A social media network was fined for abusive terms in its Privacy Policy
The Consumer Protection Authority analyzed the Privacy Policy and Terms of Service of a renowned social media network and concluded that some of its terms were abusive.
As a part of a complaint, the National Authority for Consumer Protection and Consumer Arbitration (the “Authority”) reviewed some amendments made to the Terms and Conditions regarding the Privacy Policy and the Terms of Service of an instant messaging platform. The Authority stated that if a service is provided in Argentina, then it must comply with the local Argentine legislation.
Although the analysis made by the Authority focuses mainly on the Terms and Conditions from the perspective of the Consumer Protection Law No. 24,240 and complimentary regulations, the Authority also evaluated some aspects related to compliance with the Data Protection Law No. 25,326 (“DPL”).
As far as the Privacy Policy is concerned, we highlight the following points:
• Gathering information from the address book of a user is considered abusive if the service provider has the exclusive right to interpret its scope, thus attributing himself the power to request from the users, in addition to their telephone numbers, the contact list from their address book, even if the contacts are not users of the service, without determining its purpose or extent.
• Sharing and/or transferring personal data of users with/to companies of the group in a generic way for marketing purposes breaches article 5 of the DPL, since the consent granted by the users would not be free, express, and informed.

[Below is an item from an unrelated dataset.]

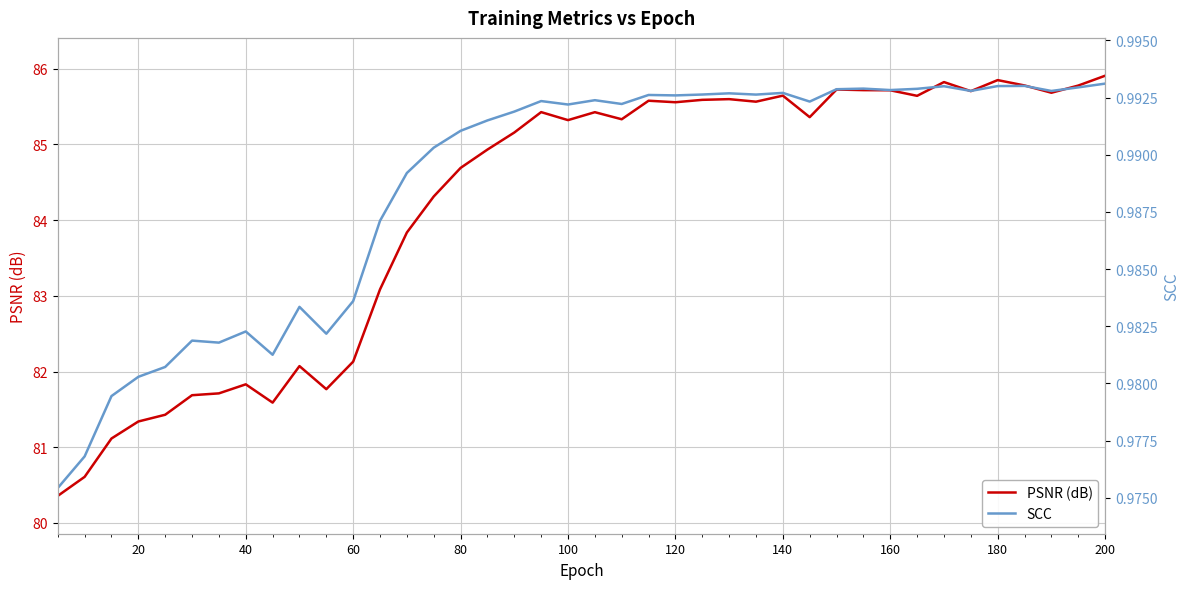

Count the number of data series in this chart.

2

• Transferring users’ data in a generic way to the service provider’s affiliates, successor entities, or new owner -in the event of a merger, acquisition, restructuring, or sale of assets- constitutes a breach of article 11 of the DPL since it establishes that personal data may only be transferred with the prior consent of the data subject, who must be informed of the purpose of the transfer and identity of the transferee.

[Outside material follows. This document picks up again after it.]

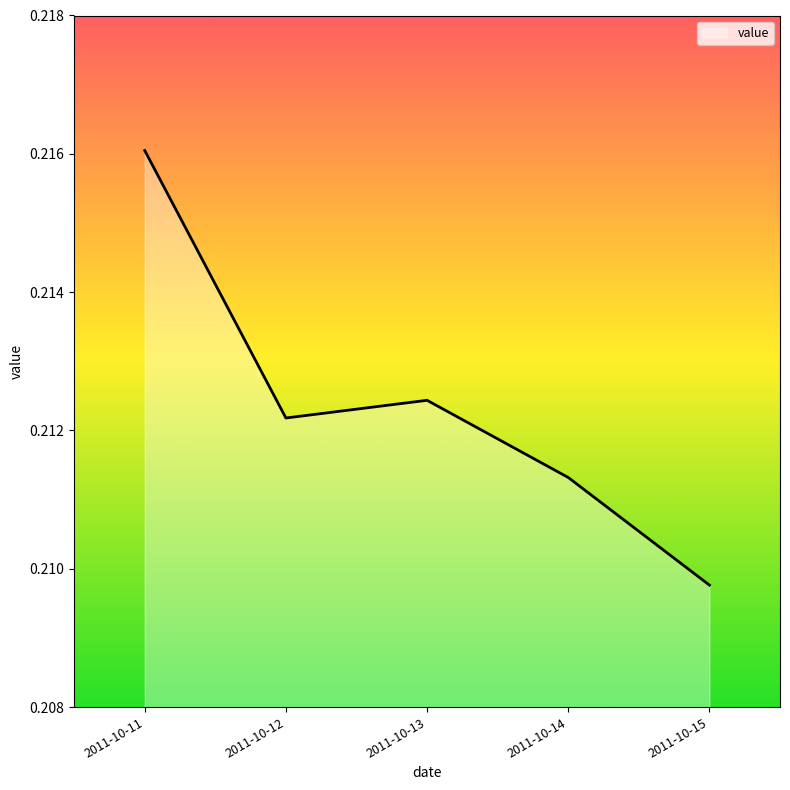

Which has a higher value, 2011-10-15 or 2011-10-12?

2011-10-12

The Authority also emphasized that the DPL was enacted to safeguard the data subject’s self-determination against uncontrolled or dysfunctional use of its data.
In addition, to process and transfer of personal data, the DPL requires the free, express, and informed consent of the data subject, which cannot be attained with the insertion of clauses that merely state that the data will be transferred automatically, without giving notice in case such transfer is carried out, leaving the consumer without the possibility to revaluate its consent or exercise its right conferred by the DPL.
Finally, the Authority pointed out that the information can be considered a commodity, as it has intrinsic value due to its content and meaning. The fine is not final yet.
This insight is a brief comment on legal news in Argentina; it does not purport to be an exhaustive analysis or to provide legal advice.